UTICA, N.Y. (WKTV) -- When Marron Mcleod was in the service, he fought for a country that turned its back on him.

"Say if you took a German prisoner and transfer them from Germany to the United States, he had more rights than I had," said Marron McLeod.

Years later, he designs the route for the Martin Luther King Jr. March in Utica that starts at the St. Hope Chapel Zion Church. Each step lightens the load on his heart.

"Marching, stuff like that, that helps eliminate, it makes me feel better," said McLeod.

This day celebrates the birth of the civil rights leader and many say they can't imagine life today had he never been born.

"I don't think we would've made the progress we've made with regard to prejudice, discrimination, segregation. I don't think we'd be as far as we are," said Jean Davis, chairman of the Oneida County Rev. Dr. Martin Luther, Jr. Committee.

This march honors the progress Martin Luther King Jr. made but several of the marchers said the country has more steps to take forward.

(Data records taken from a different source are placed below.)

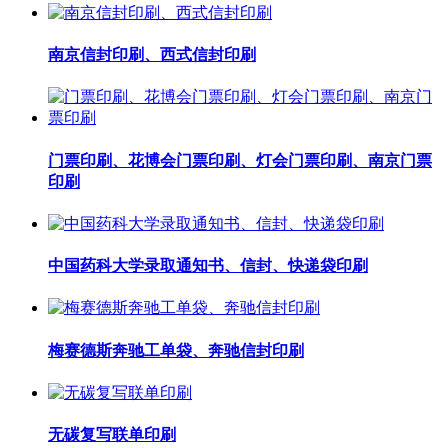
南京信封印刷、西式信封印刷
门票印刷、花博会门票印刷、灯会门票印刷、南京门票
印刷
中国药科大学录取通知书、信封、快递袋印刷
梅赛德斯奔驰工单袋、奔驰信封印刷
无碳复写联单印刷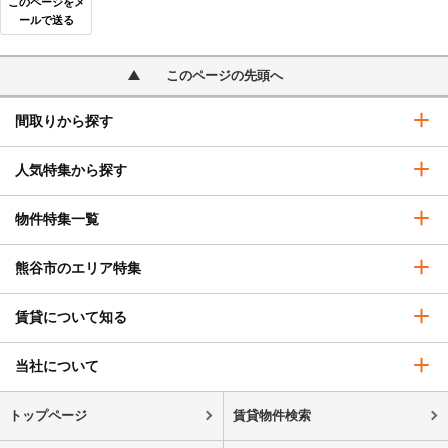
このページをメ
ールで送る
このページの先頭へ
間取りから探す
人気特集から探す
物件特集一覧
熊谷市のエリア特集
賃貸について知る
当社について
トップページ
賃貸物件検索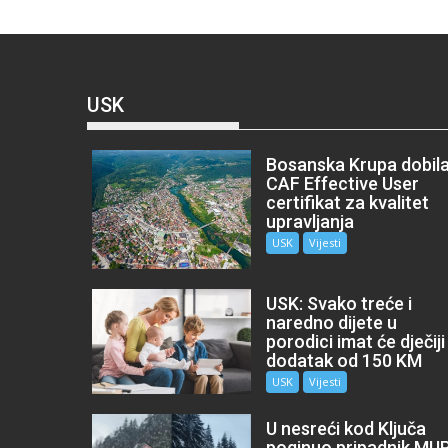
USK
Bosanska Krupa dobil
CAF Effective User
certifikat za kvalitet
upravljanja
USK
Vijesti
USK: Svako treće i
naredno dijete u
porodici imat će dječiji
dodatak od 150 KM
USK
Vijesti
U nesreći kod Ključa
poginuo pripadnik MU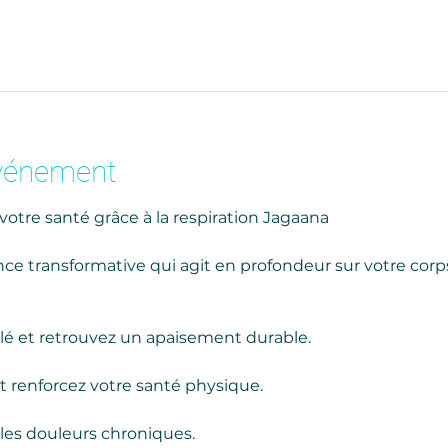
événement
votre santé grâce à la respiration Jagaana
ce transformative qui agit en profondeur sur votre corps,
lé et retrouvez un apaisement durable.
t renforcez votre santé physique.
 les douleurs chroniques.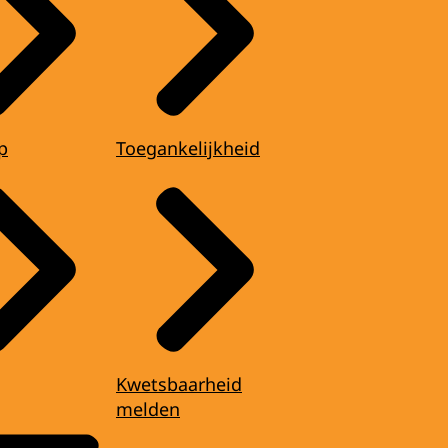
p
Toegankelijkheid
Kwetsbaarheid
melden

"We still are not where we should be as a nation of everyone being Americans and we still are not always judged by the content of our character, but by the color of our skin," said Davis.

The president of the Utica branch of NAACP, Dietra Harvey, says carrying Dr. king's mission forward is about more than eliminating racism, it's about breaking down all barriers that stand between us.

"Sometimes its a challenge to accept differences, but when we come together to make the decision individually to do so then that can make all the difference," said Harvey.